Dearborn: Ghassan Zeineddine's mini-encyclopaedia of Arab-American life in the US
In a few words, the book Dearborn (2023, Tin House, US) can be described as a mini-encyclopaedia about how Arab Americans live in the US.
There is pain, suffering, love, history, politics and geography, all felt and told by fictional characters living in this unique town next to Detroit, Michigan.
There the book sets its scenography for “The Actors of Dearborn”, where a middle-aged man named Samir becomes Uncle Sam, especially after 9/11 and begins decorating his house with patriotic symbols to improve his “Americaness.”
There is Yasser, a butcher, who becomes Yusra on Friday mornings, finding excuses to drive away from his family to change identity, dressing in a sleeveless robe for plus-sized women, lipstick, mascara, clip-on earrings and a hijab.
Zizou, a night watchman and aspiring writer, doesn’t know much else than wanting to please his mother who wants to see his face on the billboards across Dearborn, like his brother, a successful estate agent. But eventually, his voice will turn him famous with an odd idea that may be considered blasphemy for some, but brilliant for others.
Ghassan Zeineddine's stories humorously explore the "unique case" of Dearborn, "the only place in the US where I feel I belong,” he tells The New Arab.
With around 100,000 residents, more than half of whom are of Arab descent, Dearborn is considered the "capital of Arab America."
Migration began in the late 19th century due to famine and the search for opportunities, further increasing when Ford started to offer $5 a day to workers.
"Political instability in the Middle East, including major conflicts like the 1948 Nakba, 1967 war, Lebanese, Yemeni and Syria civil wars, and others, has driven further immigration to Dearborn,” explains Ghassan, whose Lebanese family moved to the US because of the civil war.
Although Ghassan was born in Washington D.C., he grew up in Saudi Arabia but later moved back to the US in 1990.
Today, Ghassan works as an assistant professor of creative writing at the Oberlin College (Ohio). The co-author of the anthology Hadha Baladuna: Arab American Narratives of Boundary and Belonging, felt he had to give something back to Dearborn, the “city that reminded me of the Arab world.”
Filled with businesses run by Arab-Americans of multiple nationalities – the Lebanese are the vast majority, but Iraqis, Palestinians, Syrians and Yemenis follow – and cultures – with Druzes, Christians and Muslims of different confessions – Dearborn is home to complexities of various kinds.
And it’s this multitude of identities that inspired Ghassan for the book.

────────

:: Task directions ::
Pull out the passage of the Dearborn book review that begins at "Ghassan Zeineddine's stories" and stops after "day to workers.".

(Dataset records)
────────

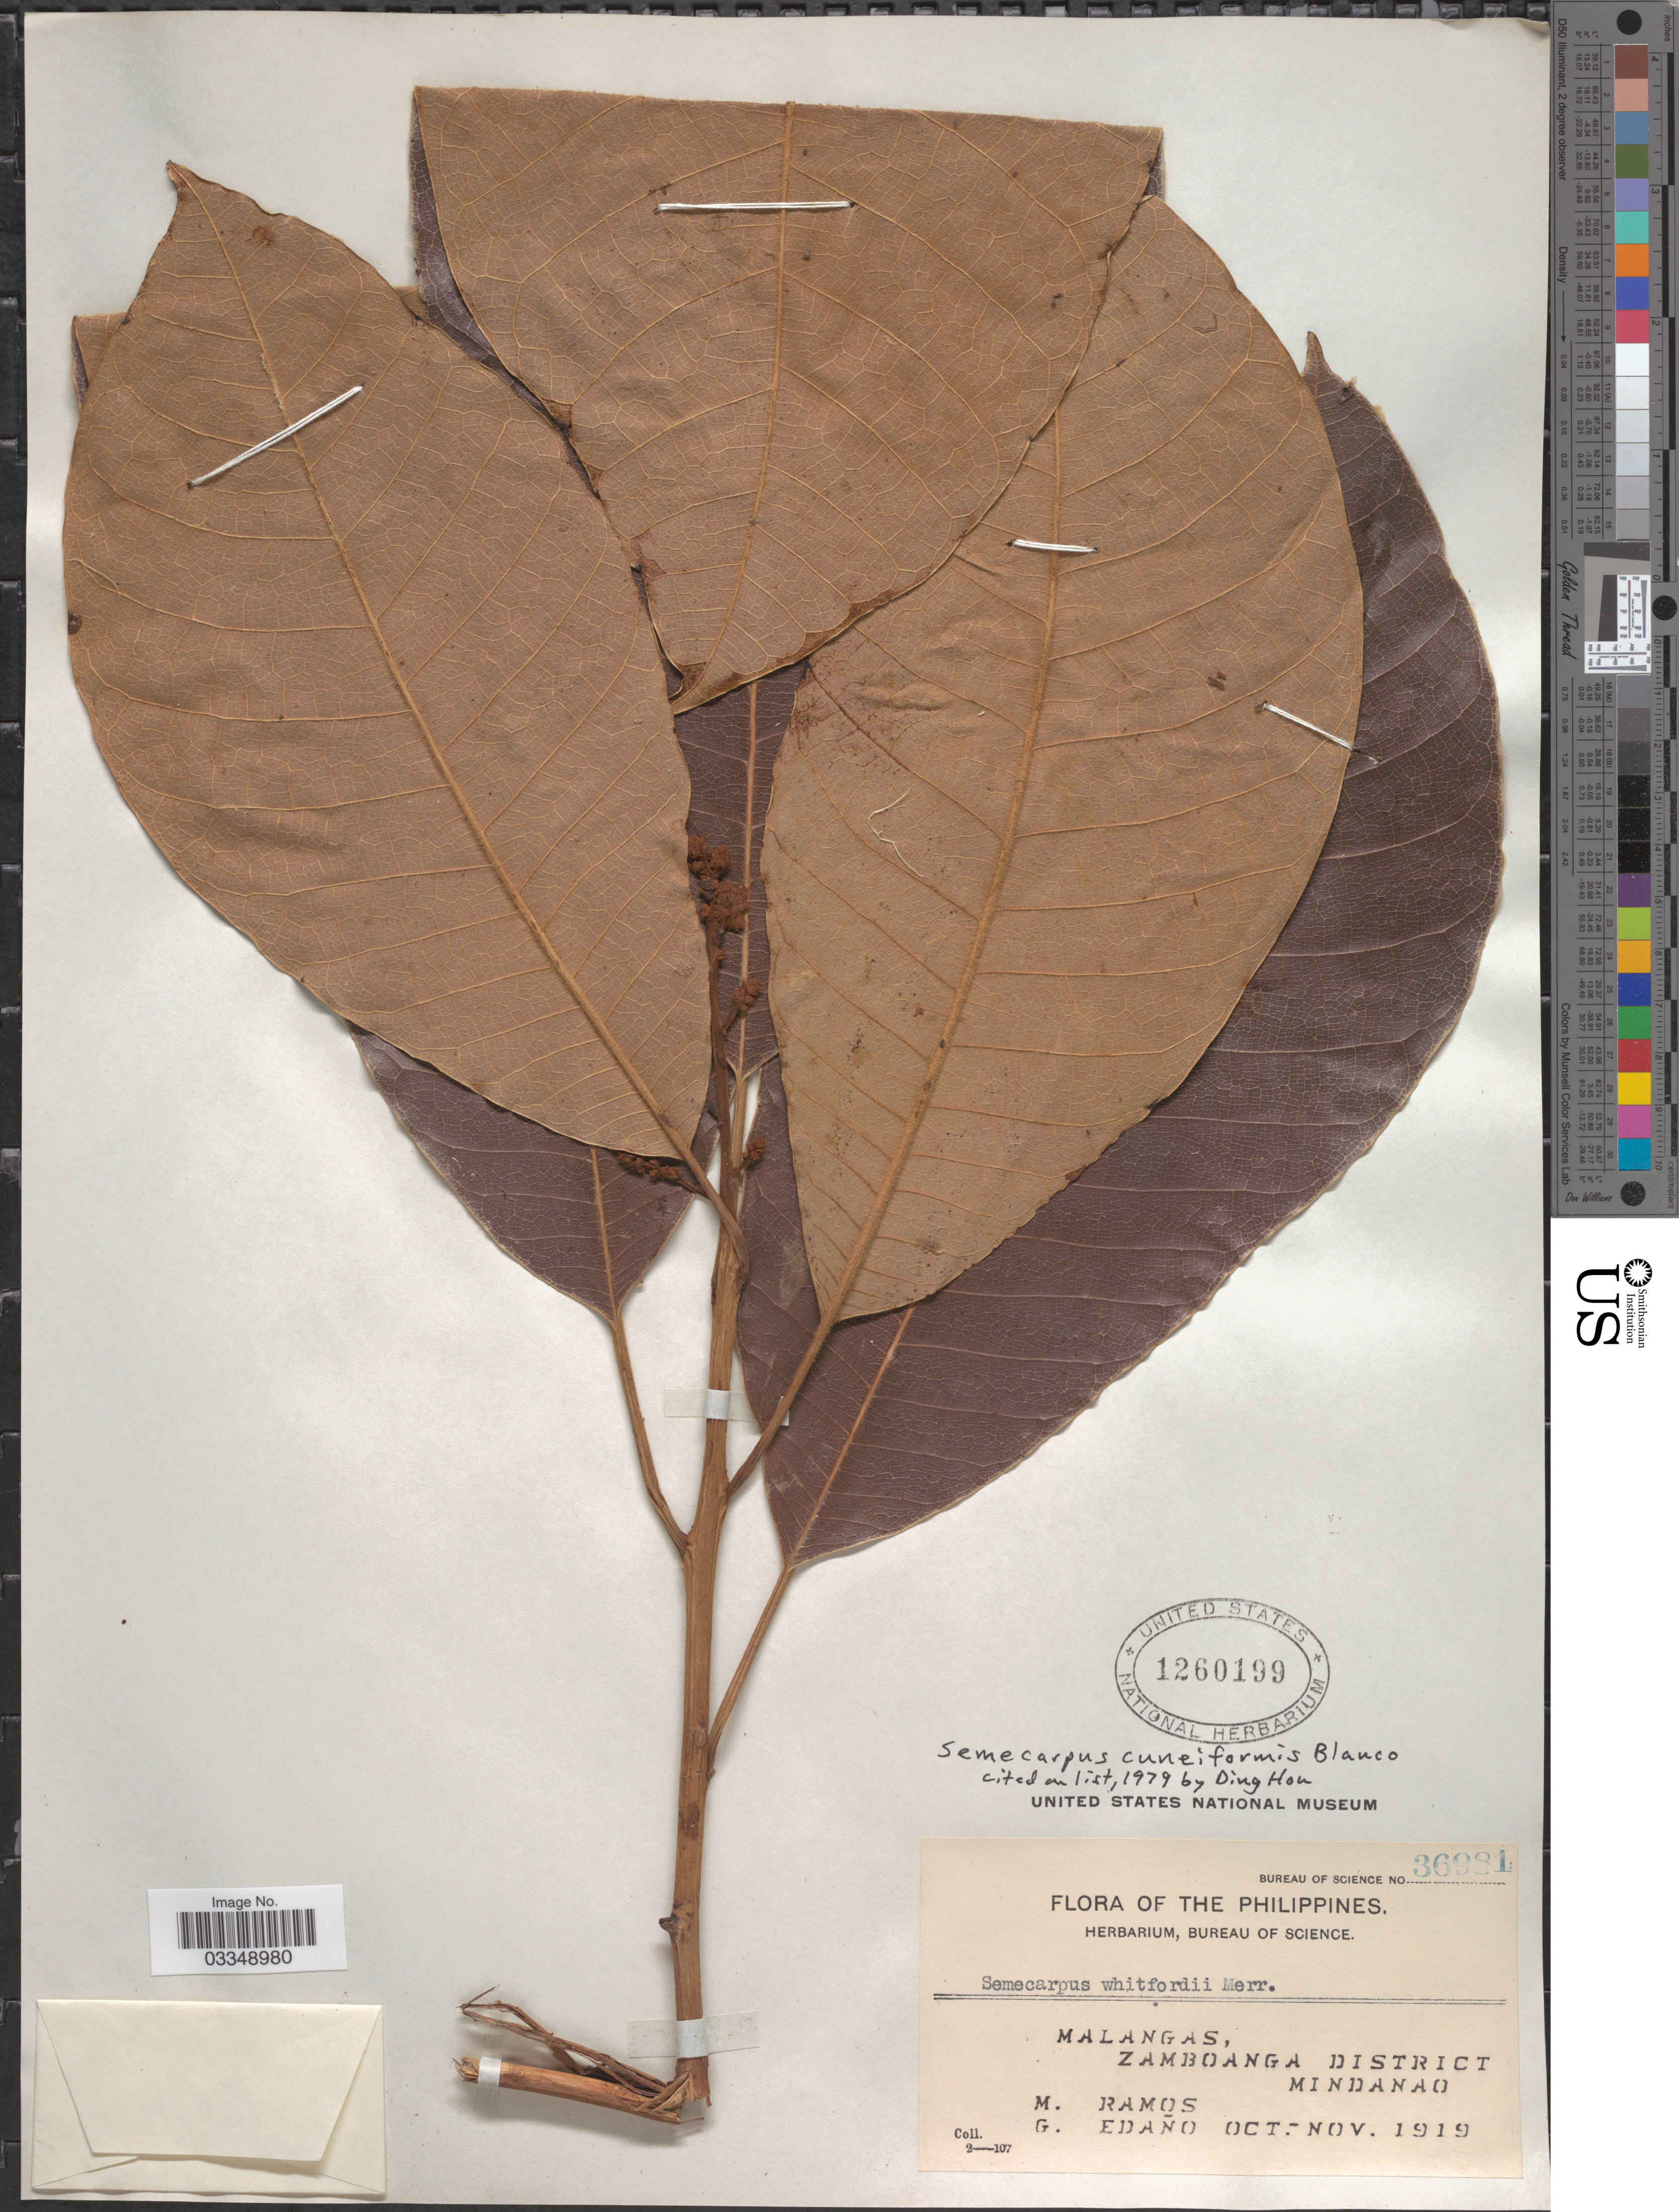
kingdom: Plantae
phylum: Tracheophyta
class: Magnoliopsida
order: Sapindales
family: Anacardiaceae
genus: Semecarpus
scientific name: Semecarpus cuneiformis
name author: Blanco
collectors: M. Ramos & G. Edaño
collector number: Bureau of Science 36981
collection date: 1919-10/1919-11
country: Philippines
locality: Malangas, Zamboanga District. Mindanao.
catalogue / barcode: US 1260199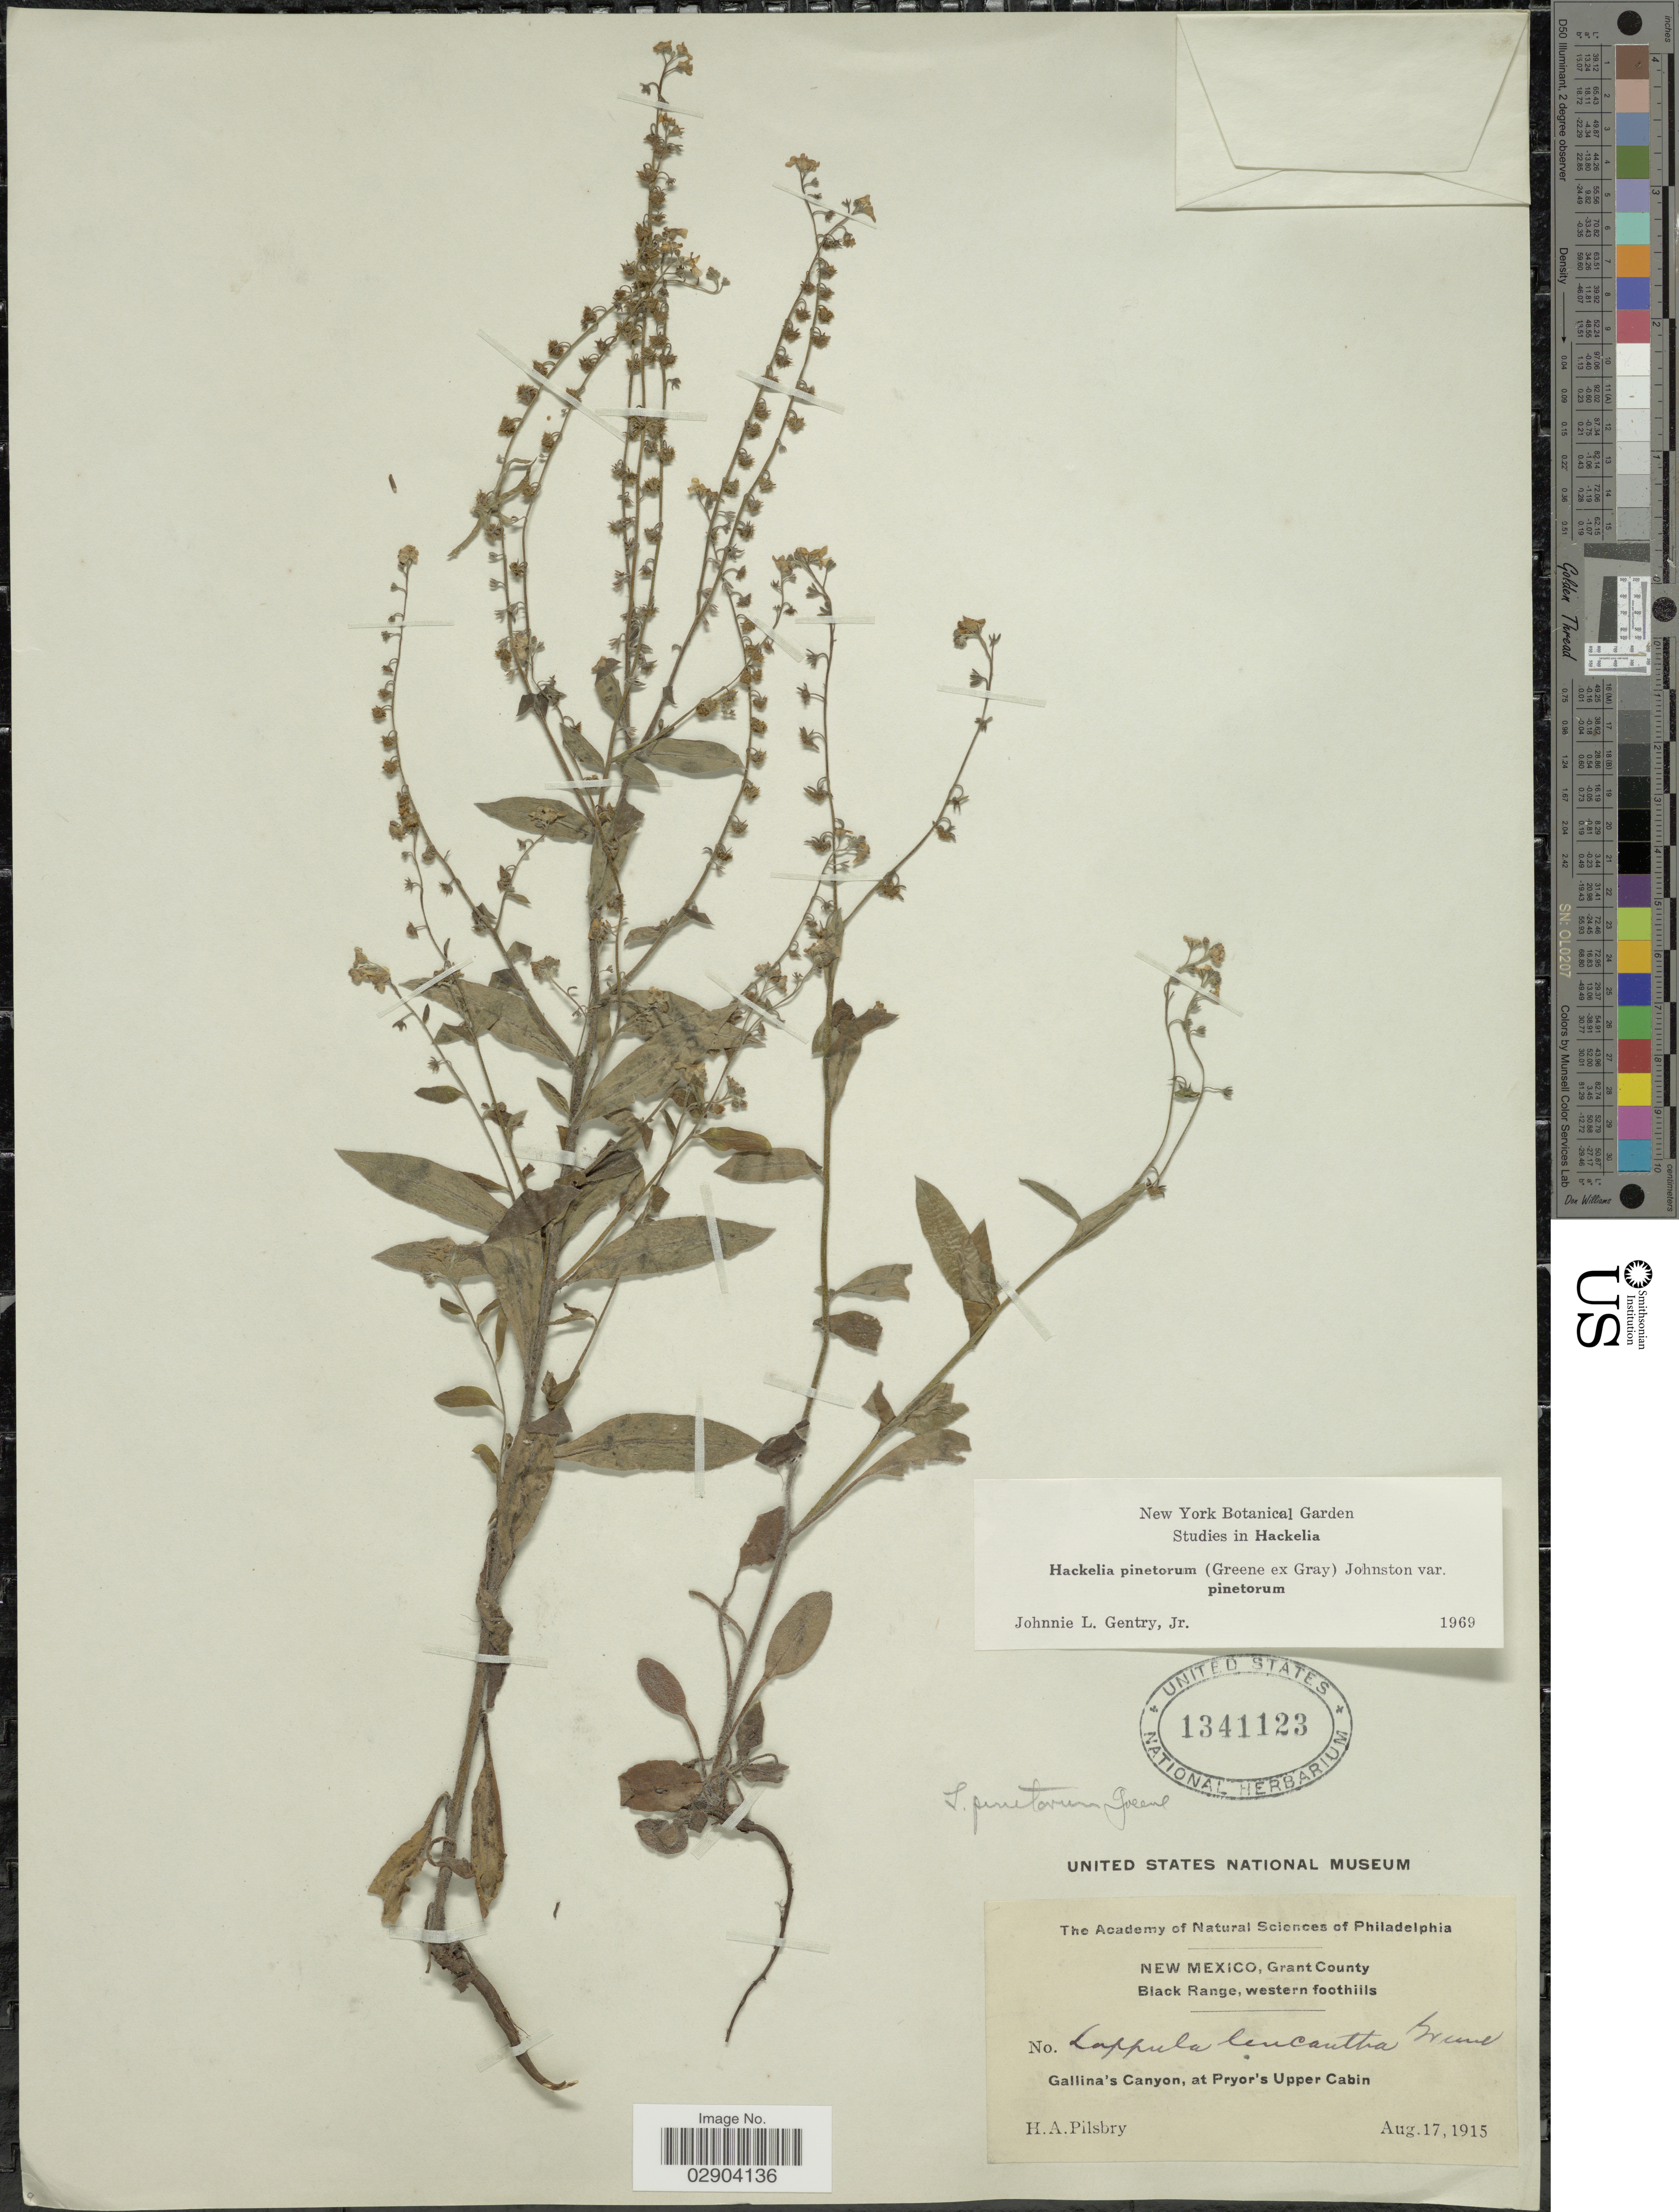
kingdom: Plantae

────────

:: Correct output ::
Ghassan Zeineddine's stories humorously explore the "unique case" of Dearborn, "the only place in the US where I feel I belong,” he tells The New Arab.
With around 100,000 residents, more than half of whom are of Arab descent, Dearborn is considered the "capital of Arab America."
Migration began in the late 19th century due to famine and the search for opportunities, further increasing when Ford started to offer $5 a day to workers.